> Material supplied
************
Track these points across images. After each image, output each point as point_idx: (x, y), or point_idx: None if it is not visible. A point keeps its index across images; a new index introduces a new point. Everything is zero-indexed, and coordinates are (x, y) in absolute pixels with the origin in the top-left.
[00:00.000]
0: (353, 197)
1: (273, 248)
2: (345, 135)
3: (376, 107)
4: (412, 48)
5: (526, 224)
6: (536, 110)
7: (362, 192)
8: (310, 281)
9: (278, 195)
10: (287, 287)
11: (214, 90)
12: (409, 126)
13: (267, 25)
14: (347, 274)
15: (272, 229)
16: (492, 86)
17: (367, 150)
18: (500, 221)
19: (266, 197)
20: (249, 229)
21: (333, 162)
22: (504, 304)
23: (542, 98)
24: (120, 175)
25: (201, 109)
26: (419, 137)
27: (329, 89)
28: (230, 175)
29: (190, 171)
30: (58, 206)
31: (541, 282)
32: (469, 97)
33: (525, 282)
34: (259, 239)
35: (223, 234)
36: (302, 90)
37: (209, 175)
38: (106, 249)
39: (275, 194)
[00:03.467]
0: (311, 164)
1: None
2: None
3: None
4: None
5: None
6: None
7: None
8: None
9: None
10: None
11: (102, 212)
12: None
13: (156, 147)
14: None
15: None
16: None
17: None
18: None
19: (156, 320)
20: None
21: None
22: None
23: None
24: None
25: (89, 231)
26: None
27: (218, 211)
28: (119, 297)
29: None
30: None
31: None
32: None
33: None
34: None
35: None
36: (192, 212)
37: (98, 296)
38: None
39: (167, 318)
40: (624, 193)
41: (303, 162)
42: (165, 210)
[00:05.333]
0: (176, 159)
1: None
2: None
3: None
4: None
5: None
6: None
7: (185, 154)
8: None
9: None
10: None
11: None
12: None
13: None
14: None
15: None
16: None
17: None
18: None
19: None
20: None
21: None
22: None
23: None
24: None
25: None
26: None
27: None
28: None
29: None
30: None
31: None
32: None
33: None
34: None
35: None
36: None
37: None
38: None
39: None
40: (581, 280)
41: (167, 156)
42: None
************
> Brief
Each record must be repeated exactly as it is.

> Response
Track these points across images. After each image, output each point as point_idx: (x, y), or point_idx: None if it is not visible. A point keeps its index across images; a new index introduces a new point. Everything is zero-indexed, and coordinates are (x, y) in absolute pixels with the origin in the top-left.
[00:00.000]
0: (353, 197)
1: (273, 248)
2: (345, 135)
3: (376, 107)
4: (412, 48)
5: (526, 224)
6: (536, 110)
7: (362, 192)
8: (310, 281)
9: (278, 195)
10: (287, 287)
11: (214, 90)
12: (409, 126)
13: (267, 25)
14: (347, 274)
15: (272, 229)
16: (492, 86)
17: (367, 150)
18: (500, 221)
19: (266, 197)
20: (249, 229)
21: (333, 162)
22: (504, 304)
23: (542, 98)
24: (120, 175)
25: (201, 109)
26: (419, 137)
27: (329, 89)
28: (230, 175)
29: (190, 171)
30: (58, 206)
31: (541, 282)
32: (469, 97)
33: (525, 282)
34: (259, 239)
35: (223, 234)
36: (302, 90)
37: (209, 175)
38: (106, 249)
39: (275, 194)
[00:03.467]
0: (311, 164)
1: None
2: None
3: None
4: None
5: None
6: None
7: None
8: None
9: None
10: None
11: (102, 212)
12: None
13: (156, 147)
14: None
15: None
16: None
17: None
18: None
19: (156, 320)
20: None
21: None
22: None
23: None
24: None
25: (89, 231)
26: None
27: (218, 211)
28: (119, 297)
29: None
30: None
31: None
32: None
33: None
34: None
35: None
36: (192, 212)
37: (98, 296)
38: None
39: (167, 318)
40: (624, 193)
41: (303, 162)
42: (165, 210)
[00:05.333]
0: (176, 159)
1: None
2: None
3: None
4: None
5: None
6: None
7: (185, 154)
8: None
9: None
10: None
11: None
12: None
13: None
14: None
15: None
16: None
17: None
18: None
19: None
20: None
21: None
22: None
23: None
24: None
25: None
26: None
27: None
28: None
29: None
30: None
31: None
32: None
33: None
34: None
35: None
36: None
37: None
38: None
39: None
40: (581, 280)
41: (167, 156)
42: None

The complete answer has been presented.